The Problem With Trading on Feel
Gut feelings in trading are just pattern recognition running on incomplete data. Your brain is matching the current moment to vaguely similar past moments and producing an emotion. Sometimes that emotion is right. But you have no way of knowing which times it's right and which times it's leading you off a cliff.
The research on this is clear. Kahneman, Tversky, and decades of behavioral finance work all point to the same conclusion: humans are terrible at probabilistic decision-making under uncertainty, especially when money is involved. We anchor to recent price action, we see patterns in randomness, and we overweight whatever we felt most recently.
A trader who "felt bullish" and got rewarded last week will feel bullish again this week even if the conditions have completely changed. That's not edge. That's recency bias wearing a costume.
Why Gut Feelings Get Worse Over Time
Here's the trap: gut trading occasionally works brilliantly, and those wins create powerful memories. You remember the time you "just knew" the market would bounce. You forget the three times your gut said the same thing and you took a loss.
Over time, this creates a false sense of skill. You believe you have market intuition when what you actually have is survivorship bias in your own memory. The wins stand out. The losses blur together. And your confidence in your gut grows even as your account tells a different story.
What Probabilities Look Like in Practice
Macro Bias doesn't trade on feel. It tracks 9 ETFs across stocks, bonds, volatility, commodities, and credit every day. It matches today's readings against over 10 years of historical sessions to find the days that looked most similar. Then it shows you what typically happened next.
That's not a prediction. It's a probability distribution based on real data. When 70% of similar historical sessions led to follow-through buying, that's useful context. When 65% of similar sessions reversed hard, that's useful context too.

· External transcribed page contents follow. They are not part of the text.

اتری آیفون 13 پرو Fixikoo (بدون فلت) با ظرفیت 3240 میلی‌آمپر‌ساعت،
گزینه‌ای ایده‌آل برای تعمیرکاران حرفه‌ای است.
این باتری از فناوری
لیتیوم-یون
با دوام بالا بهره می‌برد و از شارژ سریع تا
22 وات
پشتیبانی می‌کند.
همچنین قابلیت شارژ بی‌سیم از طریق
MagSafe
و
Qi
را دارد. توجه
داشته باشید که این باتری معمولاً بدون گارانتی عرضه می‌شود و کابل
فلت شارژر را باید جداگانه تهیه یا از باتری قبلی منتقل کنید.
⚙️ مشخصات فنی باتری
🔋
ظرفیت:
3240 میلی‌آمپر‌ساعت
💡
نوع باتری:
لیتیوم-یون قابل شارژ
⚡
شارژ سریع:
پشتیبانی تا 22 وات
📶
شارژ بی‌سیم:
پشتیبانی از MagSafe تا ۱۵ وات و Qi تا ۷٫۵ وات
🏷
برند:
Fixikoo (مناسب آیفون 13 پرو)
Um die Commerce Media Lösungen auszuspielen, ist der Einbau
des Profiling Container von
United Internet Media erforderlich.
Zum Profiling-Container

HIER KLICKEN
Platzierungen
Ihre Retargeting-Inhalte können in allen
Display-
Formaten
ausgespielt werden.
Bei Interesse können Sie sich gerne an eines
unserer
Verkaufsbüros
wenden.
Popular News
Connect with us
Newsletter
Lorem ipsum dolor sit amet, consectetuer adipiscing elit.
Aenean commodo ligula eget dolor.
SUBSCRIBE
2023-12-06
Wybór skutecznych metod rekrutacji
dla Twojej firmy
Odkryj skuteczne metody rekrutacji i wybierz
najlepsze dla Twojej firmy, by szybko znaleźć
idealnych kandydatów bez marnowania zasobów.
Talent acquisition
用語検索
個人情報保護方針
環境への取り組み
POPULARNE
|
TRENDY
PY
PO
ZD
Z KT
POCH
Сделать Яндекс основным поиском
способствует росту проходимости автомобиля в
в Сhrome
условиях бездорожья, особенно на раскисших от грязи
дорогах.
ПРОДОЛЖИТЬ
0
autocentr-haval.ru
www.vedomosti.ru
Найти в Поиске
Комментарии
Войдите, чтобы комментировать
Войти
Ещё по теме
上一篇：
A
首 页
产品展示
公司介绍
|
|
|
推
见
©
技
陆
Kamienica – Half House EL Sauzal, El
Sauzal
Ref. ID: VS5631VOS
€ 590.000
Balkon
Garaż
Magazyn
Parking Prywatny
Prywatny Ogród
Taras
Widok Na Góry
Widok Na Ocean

It doesn't tell you what will happen. It tells you what has happened before in similar conditions. That's the difference between trading on probabilities and trading on impulses.
The 10-Second Test
Before your next trade, pause and ask: "Can I point to specific data that supports this decision, or does it just feel right?" If the answer is "it feels right," that's your gut talking. And your gut doesn't have a track record you can audit.